● Assignment: A word-for-word restatement of all the records is the required answer.

(Keypoint coordinate data)
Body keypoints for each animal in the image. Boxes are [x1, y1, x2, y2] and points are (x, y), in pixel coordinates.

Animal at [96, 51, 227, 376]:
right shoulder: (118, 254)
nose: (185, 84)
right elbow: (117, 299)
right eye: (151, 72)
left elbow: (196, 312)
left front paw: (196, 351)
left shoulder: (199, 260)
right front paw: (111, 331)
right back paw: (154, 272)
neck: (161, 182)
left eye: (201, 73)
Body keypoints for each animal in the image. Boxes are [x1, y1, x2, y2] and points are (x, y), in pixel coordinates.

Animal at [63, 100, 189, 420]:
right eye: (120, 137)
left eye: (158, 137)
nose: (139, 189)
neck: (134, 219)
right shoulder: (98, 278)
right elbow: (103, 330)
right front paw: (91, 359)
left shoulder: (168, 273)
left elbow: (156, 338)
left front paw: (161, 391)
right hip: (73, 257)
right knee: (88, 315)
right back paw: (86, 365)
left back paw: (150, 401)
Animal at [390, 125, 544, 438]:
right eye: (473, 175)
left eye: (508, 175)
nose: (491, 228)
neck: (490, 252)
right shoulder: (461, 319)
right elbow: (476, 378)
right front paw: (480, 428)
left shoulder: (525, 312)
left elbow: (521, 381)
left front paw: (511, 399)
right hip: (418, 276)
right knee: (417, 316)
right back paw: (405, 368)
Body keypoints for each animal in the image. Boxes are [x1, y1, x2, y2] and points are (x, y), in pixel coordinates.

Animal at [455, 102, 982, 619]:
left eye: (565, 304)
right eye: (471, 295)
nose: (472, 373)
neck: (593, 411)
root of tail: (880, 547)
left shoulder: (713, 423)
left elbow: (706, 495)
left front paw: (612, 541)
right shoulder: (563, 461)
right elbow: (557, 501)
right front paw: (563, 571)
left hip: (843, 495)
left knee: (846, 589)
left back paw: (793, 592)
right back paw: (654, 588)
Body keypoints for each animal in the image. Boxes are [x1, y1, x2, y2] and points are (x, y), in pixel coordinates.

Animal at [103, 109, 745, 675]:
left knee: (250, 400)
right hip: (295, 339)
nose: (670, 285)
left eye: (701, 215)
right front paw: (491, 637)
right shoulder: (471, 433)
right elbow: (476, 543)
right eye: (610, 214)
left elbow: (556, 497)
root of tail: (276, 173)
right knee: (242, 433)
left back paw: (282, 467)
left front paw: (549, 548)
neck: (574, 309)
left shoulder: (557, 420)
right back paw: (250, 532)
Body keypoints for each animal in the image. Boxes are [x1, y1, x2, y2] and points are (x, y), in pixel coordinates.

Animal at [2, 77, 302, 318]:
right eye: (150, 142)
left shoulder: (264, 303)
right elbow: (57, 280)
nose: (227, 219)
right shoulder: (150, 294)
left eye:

● Written answer:
Body keypoints for each animal in the image. Boxes are [x1, y1, x2, y2] and points are (x, y), in pixel coordinates.

Animal at [96, 51, 227, 376]:
right shoulder: (118, 254)
nose: (185, 84)
right elbow: (117, 299)
right eye: (151, 72)
left elbow: (196, 312)
left front paw: (196, 351)
left shoulder: (199, 260)
right front paw: (111, 331)
right back paw: (154, 272)
neck: (161, 182)
left eye: (201, 73)
Body keypoints for each animal in the image. Boxes are [x1, y1, x2, y2] and points are (x, y), in pixel coordinates.

Animal at [63, 100, 189, 420]:
right eye: (120, 137)
left eye: (158, 137)
nose: (139, 189)
neck: (134, 219)
right shoulder: (98, 278)
right elbow: (103, 330)
right front paw: (91, 359)
left shoulder: (168, 273)
left elbow: (156, 338)
left front paw: (161, 391)
right hip: (73, 257)
right knee: (88, 315)
right back paw: (86, 365)
left back paw: (150, 401)
Animal at [390, 125, 544, 438]:
right eye: (473, 175)
left eye: (508, 175)
nose: (491, 228)
neck: (490, 252)
right shoulder: (461, 319)
right elbow: (476, 378)
right front paw: (480, 428)
left shoulder: (525, 312)
left elbow: (521, 381)
left front paw: (511, 399)
right hip: (418, 276)
right knee: (417, 316)
right back paw: (405, 368)
Body keypoints for each animal in the image. Boxes are [x1, y1, x2, y2] and points are (x, y), in pixel coordinates.

Animal at [455, 102, 982, 619]:
left eye: (565, 304)
right eye: (471, 295)
nose: (472, 373)
neck: (593, 411)
root of tail: (880, 547)
left shoulder: (713, 423)
left elbow: (706, 495)
left front paw: (612, 541)
right shoulder: (563, 461)
right elbow: (557, 501)
right front paw: (563, 571)
left hip: (843, 495)
left knee: (846, 589)
left back paw: (793, 592)
right back paw: (654, 588)
Body keypoints for each animal in the image. Boxes are [x1, y1, x2, y2] and points are (x, y), in pixel coordinates.

Animal at [103, 109, 745, 675]:
left knee: (250, 400)
right hip: (295, 339)
nose: (670, 285)
left eye: (701, 215)
right front paw: (491, 637)
right shoulder: (471, 433)
right elbow: (476, 543)
right eye: (610, 214)
left elbow: (556, 497)
root of tail: (276, 173)
right knee: (242, 433)
left back paw: (282, 467)
left front paw: (549, 548)
neck: (574, 309)
left shoulder: (557, 420)
right back paw: (250, 532)
Body keypoints for each animal in the image. Boxes are [x1, y1, x2, y2] and points are (x, y), in pixel coordinates.

Animal at [2, 77, 302, 318]:
right eye: (150, 142)
left shoulder: (264, 303)
right elbow: (57, 280)
nose: (227, 219)
right shoulder: (150, 294)
left eye:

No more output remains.